11

798 74 1
                                    

Saverio

Mi sento un dannato stalker.

Saranno due ore, ormai, che sto sotto casa sua: stamattina mi sono svegliato presto, come sempre, ho preso un caffè al volo al bar di fronte l'ufficio, ho iniziato a lavorare alle ore otto, puntualissimo come tutti i giorni e, tra una pratica e l'altra, la mattinata è volata via senza che me ne rendessi conto.

A pranzo, per evitare di correre qui, ho preferito recarmi al ristorantino dietro l'angolo con un paio di miei colleghi che, hanno avuto persino la faccia tosta, di rimproverarmi il mio scarso coinvolgimento nei loro discorsi.

Sono tornato in ufficio, ho concluso il lavoro che mi spettava per oggi e... sono corso qui a fine giornata, senza neanche passare da casa.

Ripensandoci, forse i miei colleghi non avevano tutti i torti: c'è un motivo per cui sono a conoscenza di ciò che ha fatto negli ultimi giorni, anche se ho passato parte della settimana scorsa e l'inizio di questa a Milano.

Il cellulare è ormai diventato come un prolungamento della mia mano: lo uso costantemente per controllare i profili dei social network ai quali si è iscritto da un paio di mesi a questa parte.

Ma non mi basta mai: non mi bastano le sue foto su Istagram, le sue parole postate su Facebook.

Non mi basta stare qui ore a spiare i suoi movimenti da dietro le finestre di casa sua.

Mi sento uno schifo per quello che sono diventato, ma non riesco a farne a meno: da quando Luca è uscito dall'ospedale, ha ripreso la sua vita, ha cambiato lavoro, è andato a convivere con suo fratello (a quanto pare, Marco si è preso una specie di anno sabbatico, o come diavolo si chiama nell'esercito, per stare vicino al fratello), continua ad essere seguito da uno psicologo ed una psichiatra ma, sorprendentemente, sembra essersi ripreso del tutto.

E di questo non posso fare a meno che esserne entusiasta.

Non ho idea di quali ricordi abbia riacquisito e quali abbia perso per sempre; l'unico di cui ho certezza... sono io: non ha la più pallida idea di chi sia.
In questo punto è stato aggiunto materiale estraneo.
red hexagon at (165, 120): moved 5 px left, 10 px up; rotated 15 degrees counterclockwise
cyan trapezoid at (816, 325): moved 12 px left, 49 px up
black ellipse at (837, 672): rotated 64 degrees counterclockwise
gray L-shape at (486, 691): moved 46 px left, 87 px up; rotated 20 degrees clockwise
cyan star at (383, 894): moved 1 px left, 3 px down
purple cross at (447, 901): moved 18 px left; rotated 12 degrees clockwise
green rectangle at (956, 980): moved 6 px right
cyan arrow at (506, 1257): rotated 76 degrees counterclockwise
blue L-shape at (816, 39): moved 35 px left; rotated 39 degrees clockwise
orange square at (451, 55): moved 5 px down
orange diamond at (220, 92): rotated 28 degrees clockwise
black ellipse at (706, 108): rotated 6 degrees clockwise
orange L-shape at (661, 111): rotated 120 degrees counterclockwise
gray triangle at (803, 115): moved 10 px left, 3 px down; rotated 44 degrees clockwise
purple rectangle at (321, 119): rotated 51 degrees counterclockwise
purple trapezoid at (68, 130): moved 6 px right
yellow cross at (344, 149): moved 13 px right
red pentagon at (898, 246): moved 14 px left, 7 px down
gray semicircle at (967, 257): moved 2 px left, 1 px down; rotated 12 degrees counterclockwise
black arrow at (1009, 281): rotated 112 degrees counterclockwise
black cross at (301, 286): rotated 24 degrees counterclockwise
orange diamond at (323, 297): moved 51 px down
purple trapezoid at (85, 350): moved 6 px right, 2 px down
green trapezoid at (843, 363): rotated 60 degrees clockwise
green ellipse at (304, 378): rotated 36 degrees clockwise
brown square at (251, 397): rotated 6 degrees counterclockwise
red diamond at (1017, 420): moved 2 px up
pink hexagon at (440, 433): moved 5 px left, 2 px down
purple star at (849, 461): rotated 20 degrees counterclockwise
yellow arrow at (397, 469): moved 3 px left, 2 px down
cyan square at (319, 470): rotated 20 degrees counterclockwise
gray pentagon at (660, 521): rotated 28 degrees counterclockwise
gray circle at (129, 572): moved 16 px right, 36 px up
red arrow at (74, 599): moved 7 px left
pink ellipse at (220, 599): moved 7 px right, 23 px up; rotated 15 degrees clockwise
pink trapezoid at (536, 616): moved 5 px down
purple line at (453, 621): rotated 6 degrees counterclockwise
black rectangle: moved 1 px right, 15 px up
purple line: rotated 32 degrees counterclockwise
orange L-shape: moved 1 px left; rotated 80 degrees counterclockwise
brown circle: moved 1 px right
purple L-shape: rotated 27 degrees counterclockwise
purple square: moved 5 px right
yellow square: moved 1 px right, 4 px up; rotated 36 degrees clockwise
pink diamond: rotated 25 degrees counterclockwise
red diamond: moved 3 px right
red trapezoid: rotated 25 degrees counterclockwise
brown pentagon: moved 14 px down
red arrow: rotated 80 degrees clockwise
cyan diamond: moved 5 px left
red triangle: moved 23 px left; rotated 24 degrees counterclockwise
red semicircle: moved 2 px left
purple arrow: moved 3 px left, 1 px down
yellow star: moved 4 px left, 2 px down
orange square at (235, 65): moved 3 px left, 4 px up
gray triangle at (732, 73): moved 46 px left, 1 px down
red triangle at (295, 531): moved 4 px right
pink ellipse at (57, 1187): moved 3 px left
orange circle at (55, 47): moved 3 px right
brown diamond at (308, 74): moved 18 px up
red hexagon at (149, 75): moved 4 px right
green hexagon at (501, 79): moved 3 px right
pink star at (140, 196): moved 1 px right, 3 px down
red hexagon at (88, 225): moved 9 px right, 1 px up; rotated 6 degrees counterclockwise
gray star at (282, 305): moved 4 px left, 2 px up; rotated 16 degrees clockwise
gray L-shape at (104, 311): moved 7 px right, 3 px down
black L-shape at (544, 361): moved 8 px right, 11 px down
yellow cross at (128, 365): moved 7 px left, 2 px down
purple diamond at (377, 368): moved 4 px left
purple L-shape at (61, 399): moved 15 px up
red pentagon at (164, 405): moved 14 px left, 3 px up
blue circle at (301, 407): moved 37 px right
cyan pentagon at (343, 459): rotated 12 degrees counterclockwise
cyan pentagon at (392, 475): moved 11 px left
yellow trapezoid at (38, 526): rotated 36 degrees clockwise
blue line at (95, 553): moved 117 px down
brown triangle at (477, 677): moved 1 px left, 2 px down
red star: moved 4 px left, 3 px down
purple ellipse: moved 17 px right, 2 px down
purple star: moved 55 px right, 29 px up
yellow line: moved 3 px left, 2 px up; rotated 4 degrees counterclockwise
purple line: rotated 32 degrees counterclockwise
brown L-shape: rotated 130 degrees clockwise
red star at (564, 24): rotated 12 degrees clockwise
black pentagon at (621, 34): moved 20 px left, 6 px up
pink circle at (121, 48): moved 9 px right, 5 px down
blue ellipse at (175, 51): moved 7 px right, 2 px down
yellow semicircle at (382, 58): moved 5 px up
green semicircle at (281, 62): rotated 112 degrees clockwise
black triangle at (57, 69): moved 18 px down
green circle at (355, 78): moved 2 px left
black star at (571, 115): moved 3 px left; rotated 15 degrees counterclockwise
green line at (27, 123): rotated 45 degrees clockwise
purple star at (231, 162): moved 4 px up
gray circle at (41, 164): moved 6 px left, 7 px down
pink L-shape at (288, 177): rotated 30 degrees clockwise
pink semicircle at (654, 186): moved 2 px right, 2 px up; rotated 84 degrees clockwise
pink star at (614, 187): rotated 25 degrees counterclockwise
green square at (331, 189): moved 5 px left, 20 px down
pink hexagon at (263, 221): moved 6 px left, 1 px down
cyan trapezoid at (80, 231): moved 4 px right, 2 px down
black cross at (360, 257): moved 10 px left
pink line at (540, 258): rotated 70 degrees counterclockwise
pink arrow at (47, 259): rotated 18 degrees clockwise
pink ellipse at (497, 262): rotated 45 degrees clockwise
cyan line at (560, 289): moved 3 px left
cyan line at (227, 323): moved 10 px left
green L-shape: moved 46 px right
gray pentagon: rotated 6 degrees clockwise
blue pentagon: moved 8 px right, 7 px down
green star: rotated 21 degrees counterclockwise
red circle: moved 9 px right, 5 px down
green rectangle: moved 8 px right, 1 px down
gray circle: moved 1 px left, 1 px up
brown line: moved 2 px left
È come se avesse cancellato tutto ciò che c'è stato tra di noi, come se nulla di quello che abbiamo condiviso, sia mai esistito.

Sospiro e decido di accendermi l'ennesima sigaretta.

Avrei potuto buttarmi sull'alcol, sulla droga, sull'infischiarmene e proseguire nella mia vita senza di lui... invece, mi sono attacco ad interi pacchetti di Benson & Hedges diventando l'ombra della sua vita.

E mi vergogno per questo, mi vergogno di non essere più in grado di varcare le porte dei luoghi che frequentavamo insieme, di non essere capace di dormire due ore di fila senza che la mia mente venga sconvolta dagli incubi.

Mi vergogno per questa mia schifosa ossessione nei suoi confronti, del fatto di essere diventato una specie di parassita, senza più rispetto per me stesso né per la mia vita.

Ma non posso farci nulla, l'idea di porre fine ai ricordi di noi, perdere per sempre questo mio amore, ucciderlo per sempre, proprio come lui ha cercato di fare con se stesso, mi è inaccettabile: paradossalmente, è l'unica cosa su cui non sono disposto a cedere.